Note 1. Organization and Basis of Presentation
Organization
Jefferies Group LLC is the largest independent U.S-headquartered global full service, integrated securities and investment banking firm. The accompanying Consolidated Financial Statements represent the accounts of Jefferies Group LLC and all our subsidiaries (together “we” or “us”). The subsidiaries of Jefferies Group LLC include Jefferies LLC, Jefferies International Limited, Jefferies Hong Kong Limited, Jefferies Financial Services, Inc., Jefferies Funding LLC, Jefferies Leveraged Credit Products, LLC and all other entities in which we have a controlling financial interest or are the primary beneficiary.
Jefferies Group LLC is a direct wholly owned subsidiary of publicly traded Jefferies Financial Group Inc. (“Jefferies”), formerly known as Leucadia National Corporation. Jefferies does not guarantee any of our outstanding debt securities. Our 3.875% Convertible Senior Debentures due 2029 (principal amount of $345.0 million) (the “debentures”) were convertible into Jefferies common shares. At November 22, 2017, all of the remaining convertible debentures were called for optional redemption and were redeemed on January 5, 2018 (see Note 12, Long-Term Debt, for further details). Jefferies Group LLC is a Securities and Exchange Commission (“SEC”) reporting company, filing annual, quarterly and periodic financial reports. Richard Handler, our Chief Executive Officer and Chairman, is the Chief Executive Officer of Jefferies, as well as a Director of Jefferies. Brian P. Friedman, our Chairman of the Executive Committee, is Jefferies’ President and a Director of Jefferies.
In connection with the acquisition of Jefferies Bache from Prudential on July 1, 2011, we acquired a defined benefits pension plan located in Germany (the “German Pension Plan”) for the benefit of eligible employees of Jefferies Bache in that territory. On December 28, 2017, a Liquidation Insurance Contract was entered into with Generali Lebensversicherung AG (“Generali”) to transfer the defined benefit pension obligations and insurance contracts to Generali, for approximately €6.5 million, which was paid in January 2018 and released us from any and all obligations under the German Pension Plan. In addition, on December 28, 2017, we entered into an agreement with Prudential under which we received $3.25 million as consideration for the release of Prudential by us from their indemnity relating to the German Pension Plan defined benefit pension obligations.

----------------

**CHALLENGE:**
According to the note on organization, when were the remaining convertible debentures redeemed?

**ENTRIES PROVIDED:**
----------------

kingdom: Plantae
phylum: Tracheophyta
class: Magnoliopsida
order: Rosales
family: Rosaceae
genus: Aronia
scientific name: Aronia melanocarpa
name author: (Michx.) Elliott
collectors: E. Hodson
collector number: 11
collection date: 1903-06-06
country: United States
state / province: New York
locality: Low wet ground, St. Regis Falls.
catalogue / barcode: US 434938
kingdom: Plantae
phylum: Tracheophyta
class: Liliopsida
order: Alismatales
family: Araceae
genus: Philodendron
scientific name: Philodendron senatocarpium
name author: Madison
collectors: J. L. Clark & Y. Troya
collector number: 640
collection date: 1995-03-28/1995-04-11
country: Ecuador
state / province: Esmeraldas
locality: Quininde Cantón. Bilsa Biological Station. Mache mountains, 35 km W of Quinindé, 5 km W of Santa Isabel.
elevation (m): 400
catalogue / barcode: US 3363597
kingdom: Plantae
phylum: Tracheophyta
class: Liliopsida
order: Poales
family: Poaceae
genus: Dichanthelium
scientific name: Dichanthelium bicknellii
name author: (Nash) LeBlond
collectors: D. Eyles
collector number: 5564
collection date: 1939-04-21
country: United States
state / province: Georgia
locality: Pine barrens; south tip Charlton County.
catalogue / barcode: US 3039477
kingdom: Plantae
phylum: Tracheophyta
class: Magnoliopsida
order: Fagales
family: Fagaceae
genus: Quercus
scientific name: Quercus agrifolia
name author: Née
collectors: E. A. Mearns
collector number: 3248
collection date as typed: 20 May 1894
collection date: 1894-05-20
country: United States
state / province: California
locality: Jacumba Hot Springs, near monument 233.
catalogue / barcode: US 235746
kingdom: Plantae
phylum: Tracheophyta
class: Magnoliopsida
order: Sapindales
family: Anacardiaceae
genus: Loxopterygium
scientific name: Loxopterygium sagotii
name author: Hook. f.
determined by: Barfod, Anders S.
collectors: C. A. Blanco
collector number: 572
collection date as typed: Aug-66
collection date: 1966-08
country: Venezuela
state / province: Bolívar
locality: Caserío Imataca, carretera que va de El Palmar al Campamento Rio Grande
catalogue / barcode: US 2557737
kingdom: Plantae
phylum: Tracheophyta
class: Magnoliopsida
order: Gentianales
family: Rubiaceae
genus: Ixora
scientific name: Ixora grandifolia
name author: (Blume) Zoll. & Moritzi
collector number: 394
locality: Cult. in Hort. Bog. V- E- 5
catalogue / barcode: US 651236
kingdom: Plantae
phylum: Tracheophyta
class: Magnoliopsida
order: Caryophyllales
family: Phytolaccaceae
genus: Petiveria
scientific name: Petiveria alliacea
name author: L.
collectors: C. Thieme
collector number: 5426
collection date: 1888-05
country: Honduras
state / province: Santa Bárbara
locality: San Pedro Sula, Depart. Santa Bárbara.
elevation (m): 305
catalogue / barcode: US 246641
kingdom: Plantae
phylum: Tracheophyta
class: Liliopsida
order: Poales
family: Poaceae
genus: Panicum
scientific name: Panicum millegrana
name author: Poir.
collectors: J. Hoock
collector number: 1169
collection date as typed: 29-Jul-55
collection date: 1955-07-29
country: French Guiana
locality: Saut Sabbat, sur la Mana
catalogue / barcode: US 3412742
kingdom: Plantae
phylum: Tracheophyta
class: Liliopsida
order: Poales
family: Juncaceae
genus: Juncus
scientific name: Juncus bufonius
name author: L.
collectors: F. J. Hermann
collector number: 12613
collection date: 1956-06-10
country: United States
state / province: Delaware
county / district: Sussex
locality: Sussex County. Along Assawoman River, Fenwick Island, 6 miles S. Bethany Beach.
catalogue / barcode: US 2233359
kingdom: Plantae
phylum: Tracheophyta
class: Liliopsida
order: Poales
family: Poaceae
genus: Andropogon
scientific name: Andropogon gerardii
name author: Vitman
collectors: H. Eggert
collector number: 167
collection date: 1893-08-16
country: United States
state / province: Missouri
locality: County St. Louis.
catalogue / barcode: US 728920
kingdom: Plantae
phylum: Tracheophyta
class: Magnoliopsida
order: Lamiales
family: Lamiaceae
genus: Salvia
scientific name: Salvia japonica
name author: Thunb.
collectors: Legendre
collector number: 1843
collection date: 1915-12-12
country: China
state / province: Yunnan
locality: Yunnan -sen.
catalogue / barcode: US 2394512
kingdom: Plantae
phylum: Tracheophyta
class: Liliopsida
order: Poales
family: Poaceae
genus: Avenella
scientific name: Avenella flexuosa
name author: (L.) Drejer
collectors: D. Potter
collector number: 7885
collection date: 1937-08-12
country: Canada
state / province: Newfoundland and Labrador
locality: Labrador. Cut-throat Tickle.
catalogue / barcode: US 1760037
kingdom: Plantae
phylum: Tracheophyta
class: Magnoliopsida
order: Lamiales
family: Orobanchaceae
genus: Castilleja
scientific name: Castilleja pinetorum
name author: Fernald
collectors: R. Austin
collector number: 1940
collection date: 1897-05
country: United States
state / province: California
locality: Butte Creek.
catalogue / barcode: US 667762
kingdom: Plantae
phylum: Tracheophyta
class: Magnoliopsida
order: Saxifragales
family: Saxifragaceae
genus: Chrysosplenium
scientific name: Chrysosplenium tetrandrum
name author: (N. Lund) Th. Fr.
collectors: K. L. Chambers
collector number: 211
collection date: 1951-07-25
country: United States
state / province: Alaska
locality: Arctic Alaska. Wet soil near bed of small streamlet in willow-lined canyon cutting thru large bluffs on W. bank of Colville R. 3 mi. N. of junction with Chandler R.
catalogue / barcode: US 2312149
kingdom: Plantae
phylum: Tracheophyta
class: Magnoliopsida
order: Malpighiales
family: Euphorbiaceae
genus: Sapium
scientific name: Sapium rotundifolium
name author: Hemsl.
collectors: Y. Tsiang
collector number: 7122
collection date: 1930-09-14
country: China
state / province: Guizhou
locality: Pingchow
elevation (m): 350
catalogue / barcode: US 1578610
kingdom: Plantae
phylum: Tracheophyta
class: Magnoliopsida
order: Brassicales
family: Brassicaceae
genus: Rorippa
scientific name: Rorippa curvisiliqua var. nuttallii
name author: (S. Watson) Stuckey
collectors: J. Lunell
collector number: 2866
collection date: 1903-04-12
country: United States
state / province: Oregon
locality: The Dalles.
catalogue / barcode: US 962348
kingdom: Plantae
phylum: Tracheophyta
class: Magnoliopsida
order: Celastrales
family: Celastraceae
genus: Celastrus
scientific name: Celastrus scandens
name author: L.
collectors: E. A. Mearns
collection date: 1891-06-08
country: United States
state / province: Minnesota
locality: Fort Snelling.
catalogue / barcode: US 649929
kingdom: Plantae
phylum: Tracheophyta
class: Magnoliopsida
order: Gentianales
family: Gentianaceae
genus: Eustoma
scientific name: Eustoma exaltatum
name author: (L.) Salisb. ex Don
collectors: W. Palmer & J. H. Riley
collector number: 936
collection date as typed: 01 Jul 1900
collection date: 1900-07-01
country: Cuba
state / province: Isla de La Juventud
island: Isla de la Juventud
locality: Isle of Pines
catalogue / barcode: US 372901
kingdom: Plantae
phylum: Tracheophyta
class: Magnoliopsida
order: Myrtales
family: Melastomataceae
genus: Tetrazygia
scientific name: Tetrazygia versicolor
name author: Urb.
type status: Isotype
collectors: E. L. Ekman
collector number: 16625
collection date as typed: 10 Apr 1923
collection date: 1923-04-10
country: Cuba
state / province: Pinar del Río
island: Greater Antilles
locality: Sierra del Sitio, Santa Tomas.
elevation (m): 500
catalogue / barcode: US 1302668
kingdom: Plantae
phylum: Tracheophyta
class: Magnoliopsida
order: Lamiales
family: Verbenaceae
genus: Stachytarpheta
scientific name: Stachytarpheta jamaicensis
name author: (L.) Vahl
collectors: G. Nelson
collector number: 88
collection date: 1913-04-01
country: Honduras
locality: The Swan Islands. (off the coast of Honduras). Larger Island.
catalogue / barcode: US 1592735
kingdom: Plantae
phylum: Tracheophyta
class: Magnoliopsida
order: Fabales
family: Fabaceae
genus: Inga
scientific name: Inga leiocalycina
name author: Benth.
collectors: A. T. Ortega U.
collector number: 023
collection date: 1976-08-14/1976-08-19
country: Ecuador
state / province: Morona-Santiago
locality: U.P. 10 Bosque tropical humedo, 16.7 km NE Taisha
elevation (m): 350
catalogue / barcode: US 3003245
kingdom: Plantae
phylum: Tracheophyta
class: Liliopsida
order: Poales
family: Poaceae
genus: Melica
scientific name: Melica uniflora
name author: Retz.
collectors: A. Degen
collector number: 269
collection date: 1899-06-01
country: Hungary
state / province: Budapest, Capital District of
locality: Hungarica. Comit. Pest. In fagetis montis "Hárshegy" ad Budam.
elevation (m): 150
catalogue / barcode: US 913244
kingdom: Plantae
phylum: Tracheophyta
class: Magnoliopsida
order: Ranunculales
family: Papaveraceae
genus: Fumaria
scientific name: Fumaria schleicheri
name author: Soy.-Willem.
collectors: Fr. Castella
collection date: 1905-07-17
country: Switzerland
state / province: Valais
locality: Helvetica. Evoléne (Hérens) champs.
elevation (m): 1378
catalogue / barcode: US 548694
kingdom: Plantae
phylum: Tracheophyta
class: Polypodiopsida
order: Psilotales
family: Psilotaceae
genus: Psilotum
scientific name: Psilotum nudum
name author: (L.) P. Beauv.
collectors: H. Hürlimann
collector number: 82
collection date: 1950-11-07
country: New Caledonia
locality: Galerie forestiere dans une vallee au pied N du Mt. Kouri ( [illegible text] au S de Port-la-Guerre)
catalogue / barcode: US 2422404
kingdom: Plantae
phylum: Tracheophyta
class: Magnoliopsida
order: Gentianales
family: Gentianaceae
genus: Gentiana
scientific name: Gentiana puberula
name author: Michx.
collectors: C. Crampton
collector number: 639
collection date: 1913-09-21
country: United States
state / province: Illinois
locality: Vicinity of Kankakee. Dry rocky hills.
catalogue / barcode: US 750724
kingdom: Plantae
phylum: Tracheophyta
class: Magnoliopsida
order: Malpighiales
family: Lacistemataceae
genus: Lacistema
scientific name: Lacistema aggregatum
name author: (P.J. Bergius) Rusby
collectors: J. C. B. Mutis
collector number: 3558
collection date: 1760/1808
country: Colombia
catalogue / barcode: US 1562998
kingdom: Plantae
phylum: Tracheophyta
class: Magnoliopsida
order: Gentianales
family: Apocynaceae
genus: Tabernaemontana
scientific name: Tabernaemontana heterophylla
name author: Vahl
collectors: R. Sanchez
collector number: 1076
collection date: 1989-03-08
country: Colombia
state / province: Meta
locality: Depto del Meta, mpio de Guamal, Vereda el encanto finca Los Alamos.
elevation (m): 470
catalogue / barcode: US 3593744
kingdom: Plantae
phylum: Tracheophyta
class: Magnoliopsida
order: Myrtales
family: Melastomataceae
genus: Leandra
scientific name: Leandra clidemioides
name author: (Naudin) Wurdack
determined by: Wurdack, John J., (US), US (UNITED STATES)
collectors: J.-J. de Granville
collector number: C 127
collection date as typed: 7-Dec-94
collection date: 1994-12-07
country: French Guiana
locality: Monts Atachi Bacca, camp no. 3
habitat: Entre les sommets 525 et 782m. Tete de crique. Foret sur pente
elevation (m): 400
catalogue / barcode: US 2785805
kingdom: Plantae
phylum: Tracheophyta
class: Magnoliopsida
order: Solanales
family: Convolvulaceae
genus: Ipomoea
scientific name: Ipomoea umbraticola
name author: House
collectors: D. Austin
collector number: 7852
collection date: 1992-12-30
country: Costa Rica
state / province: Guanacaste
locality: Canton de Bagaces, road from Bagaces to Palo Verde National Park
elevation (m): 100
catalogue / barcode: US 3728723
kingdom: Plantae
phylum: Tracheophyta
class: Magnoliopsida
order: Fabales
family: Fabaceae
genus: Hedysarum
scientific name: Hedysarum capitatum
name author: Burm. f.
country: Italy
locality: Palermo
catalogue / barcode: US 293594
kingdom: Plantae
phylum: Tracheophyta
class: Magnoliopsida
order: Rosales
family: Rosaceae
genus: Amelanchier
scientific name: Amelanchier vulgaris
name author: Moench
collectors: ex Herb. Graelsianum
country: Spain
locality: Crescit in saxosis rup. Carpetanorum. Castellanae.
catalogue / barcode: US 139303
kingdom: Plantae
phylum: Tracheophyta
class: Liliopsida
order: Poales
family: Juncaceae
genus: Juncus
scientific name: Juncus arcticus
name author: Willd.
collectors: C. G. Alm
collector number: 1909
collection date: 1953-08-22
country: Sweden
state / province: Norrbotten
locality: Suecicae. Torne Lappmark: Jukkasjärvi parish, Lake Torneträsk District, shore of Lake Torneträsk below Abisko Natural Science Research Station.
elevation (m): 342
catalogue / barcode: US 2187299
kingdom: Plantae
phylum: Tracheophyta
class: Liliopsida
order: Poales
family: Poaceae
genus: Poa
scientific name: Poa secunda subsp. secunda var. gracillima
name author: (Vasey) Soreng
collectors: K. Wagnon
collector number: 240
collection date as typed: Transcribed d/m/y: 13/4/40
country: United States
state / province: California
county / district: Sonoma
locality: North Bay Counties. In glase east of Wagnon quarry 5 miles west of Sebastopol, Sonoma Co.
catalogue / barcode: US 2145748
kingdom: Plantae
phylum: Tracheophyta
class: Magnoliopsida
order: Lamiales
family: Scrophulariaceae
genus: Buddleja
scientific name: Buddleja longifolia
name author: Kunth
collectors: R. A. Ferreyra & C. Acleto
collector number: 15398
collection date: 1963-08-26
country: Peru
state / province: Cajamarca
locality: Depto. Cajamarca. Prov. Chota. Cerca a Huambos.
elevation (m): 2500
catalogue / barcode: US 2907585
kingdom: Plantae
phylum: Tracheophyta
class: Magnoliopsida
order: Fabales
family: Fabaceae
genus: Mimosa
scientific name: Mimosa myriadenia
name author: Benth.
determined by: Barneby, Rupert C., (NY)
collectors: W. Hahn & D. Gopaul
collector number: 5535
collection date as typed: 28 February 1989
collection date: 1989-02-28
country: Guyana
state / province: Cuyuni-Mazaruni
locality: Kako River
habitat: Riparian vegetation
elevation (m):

----------------

**COMPLETE OUTPUT:**
January 5, 2018